» REQUEST:
Repeat the data in full and exactly. Leave the pictures out.

» Page images and extracted text:
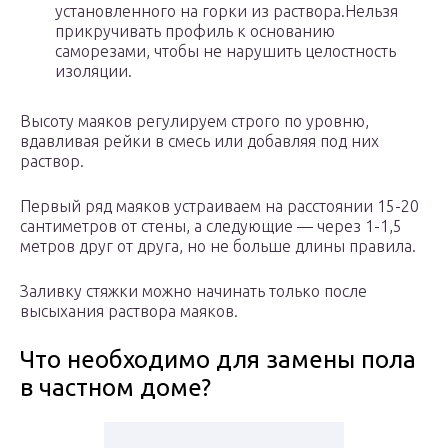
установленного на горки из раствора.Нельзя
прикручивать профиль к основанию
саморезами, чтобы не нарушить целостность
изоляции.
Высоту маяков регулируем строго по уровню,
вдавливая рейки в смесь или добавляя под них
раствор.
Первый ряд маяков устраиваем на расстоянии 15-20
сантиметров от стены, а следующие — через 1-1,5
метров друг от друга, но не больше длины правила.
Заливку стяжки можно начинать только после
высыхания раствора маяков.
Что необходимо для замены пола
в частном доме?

» RESULT OF THIS EXERCISE:
установленного на горки из раствора.Нельзя
прикручивать профиль к основанию
саморезами, чтобы не нарушить целостность
изоляции.
Высоту маяков регулируем строго по уровню,
вдавливая рейки в смесь или добавляя под них
раствор.
Первый ряд маяков устраиваем на расстоянии 15-20
сантиметров от стены, а следующие — через 1-1,5
метров друг от друга, но не больше длины правила.
Заливку стяжки можно начинать только после
высыхания раствора маяков.
Что необходимо для замены пола
в частном доме?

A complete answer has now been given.